### Вопросы и задания
A) Что разведчики уже успели сделать к тому моменту, когда комендант попытался вызвать подкрепление, согласно отрывку?
B) Переведите на английский язык предложение из отрывка: «Договорились, что он, бросив стадо, побежит в селение и расскажет гитлеровцам, что их окружают советские моряки».

— Ничего. В баню идти — пару не бояться, — уверенно говорил Морозов, ведя разведчиков к селению. — Не оставлять же гитлеровцам эти склады целехонькими...

В пути встретили пастуха. Договорились, что он, бросив стадо, побежит в селение и расскажет гитлеровцам, что их окружают советские моряки.

Тот охотно согласился и выполнил поручение преотлично. Как настоящий актер, он, задыхаясь от бега, [100] разыграл такую сцену испуга перед «несчетным» количеством окруживших селение советских моряков, что гитлеровский комендант струхнул не на шутку и попытался было вызвать подкрепление. Однако наши разведчики уже успели перерезать телефонный кабель. «По аллекав» в трубку и убедившись, что связь нарушена, комендант совсем пал духом. О солдатах нечего и говорить. И когда, сняв без шума часового, десяток наших разведчиков с криком «полундра!» и строча из автоматов неожиданно ворвался в селение, гитлеровцы посчитали за лучшее удрать.

### Исходные данные
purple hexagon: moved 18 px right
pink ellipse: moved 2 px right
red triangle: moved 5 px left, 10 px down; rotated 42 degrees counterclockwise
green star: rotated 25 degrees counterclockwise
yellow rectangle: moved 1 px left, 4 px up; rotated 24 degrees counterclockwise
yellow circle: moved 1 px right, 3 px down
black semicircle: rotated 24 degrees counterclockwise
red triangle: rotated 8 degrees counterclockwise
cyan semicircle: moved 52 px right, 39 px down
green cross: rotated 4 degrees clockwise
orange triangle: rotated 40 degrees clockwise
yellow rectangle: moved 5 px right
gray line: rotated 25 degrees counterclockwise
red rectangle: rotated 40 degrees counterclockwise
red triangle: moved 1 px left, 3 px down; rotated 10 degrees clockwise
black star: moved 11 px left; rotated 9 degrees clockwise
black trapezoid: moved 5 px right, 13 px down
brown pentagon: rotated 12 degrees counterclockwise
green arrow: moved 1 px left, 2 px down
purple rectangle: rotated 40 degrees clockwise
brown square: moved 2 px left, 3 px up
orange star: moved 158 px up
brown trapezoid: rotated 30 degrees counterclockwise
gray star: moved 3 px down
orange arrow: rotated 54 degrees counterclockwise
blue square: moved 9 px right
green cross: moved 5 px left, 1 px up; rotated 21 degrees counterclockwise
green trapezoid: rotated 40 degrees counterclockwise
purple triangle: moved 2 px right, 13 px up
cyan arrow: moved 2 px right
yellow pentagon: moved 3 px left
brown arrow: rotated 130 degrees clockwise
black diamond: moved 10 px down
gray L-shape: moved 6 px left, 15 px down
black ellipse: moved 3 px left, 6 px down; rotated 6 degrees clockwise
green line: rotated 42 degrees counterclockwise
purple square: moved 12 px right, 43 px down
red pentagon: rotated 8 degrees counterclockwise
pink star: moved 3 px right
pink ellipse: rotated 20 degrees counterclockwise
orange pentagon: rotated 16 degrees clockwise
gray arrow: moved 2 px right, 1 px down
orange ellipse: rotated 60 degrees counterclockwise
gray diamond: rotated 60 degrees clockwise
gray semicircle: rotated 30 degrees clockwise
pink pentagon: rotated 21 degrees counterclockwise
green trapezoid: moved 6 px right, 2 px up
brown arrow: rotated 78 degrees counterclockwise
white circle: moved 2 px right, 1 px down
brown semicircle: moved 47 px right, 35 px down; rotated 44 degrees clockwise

### Ответы к заданиям
A) Перерезать телефонный кабель.

B) They agreed that he would leave the herd, run to the village and tell the Nazis that they were surrounded by Soviet sailors.